MongoDB: Step-5: Indexes and Query Performance Optimizations
This covers the various options of indexes, how to evaluate the query, understand the query-plan and the usage of indexes for different business scenarios.
Introduction
MongoDB supports extensive feature indexes that enable rich querying. i.e. over and above the index on the primary key, it has the ability to index different columns as secondary indexes. This is often a limitation in many NoSql solutions. Also, multiKey indexes are allowed. i.e. the indexing can be done on more than one column. The sorting in the multi-column index is left ordered.
The indexes have the data sorted in a specific order. The indexes are not only used for matching but for sorting too. The mongo query planner decides what index and what plan to choose.

SUPPLIED DATA ▸
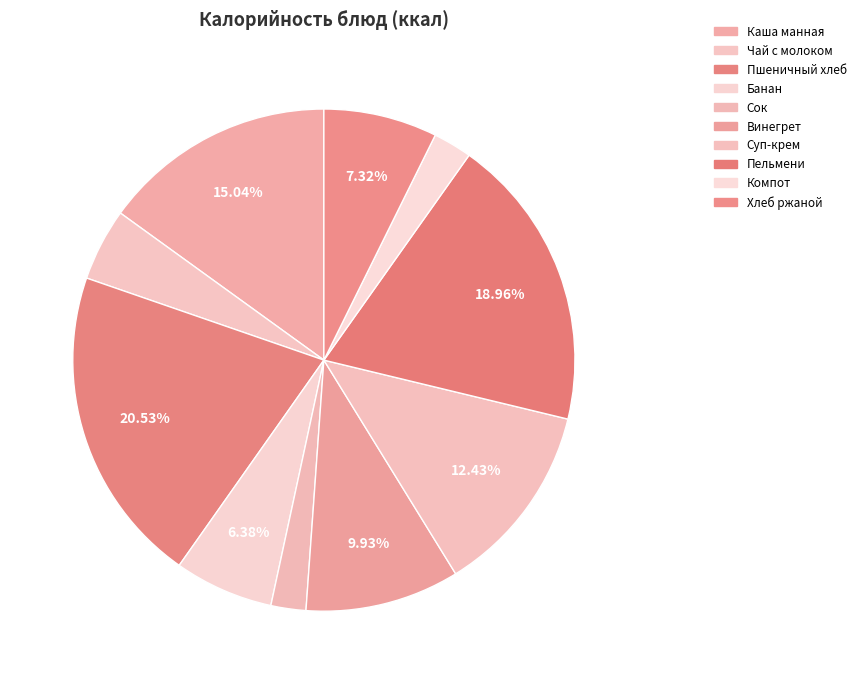

Which category has the biggest portion of the pie?

Пшеничный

WHAT TO DO ▸ Carry on the MongoDB indexing text with the next few paragraphs, starting after its last sentence about the query planner choosing an index and plan.

OUTPUT FOR THIS TASK ▸
Types of Indexes
- BTree — normal indexes
- Partial index — special-purpose index for specific queries
- TTL index — for auto-expiry of documents
- Text indexes — for text search in long strings, like searching a document
- Geo indexes — for sorting by proximity to a certain point.
- Hashed indexes used for sharding. It allows key values to be hashed for even distribution of the keys. Used in sharding for uniform distribution of documents.
Query Planner — How mongo executes the query
When a query is fired, mongo’s query planner examines the structure of the query, the fields that are mentioned in the matching criteria, the sort part, etc. The query planner checks if there is already a plan for it. When it does not find a plan, it prepares several plans for the execution of the query using different combinations of the indexes that are present. It then runs a race for 100 ms. The plan that returns the document is chosen as the preferred plan while other plans are rejected.
The query plan examination is done under two situations
- The query structure is new, something that mongo has not seen before
- There are some new indexes added that the query planner may choose to examine for use.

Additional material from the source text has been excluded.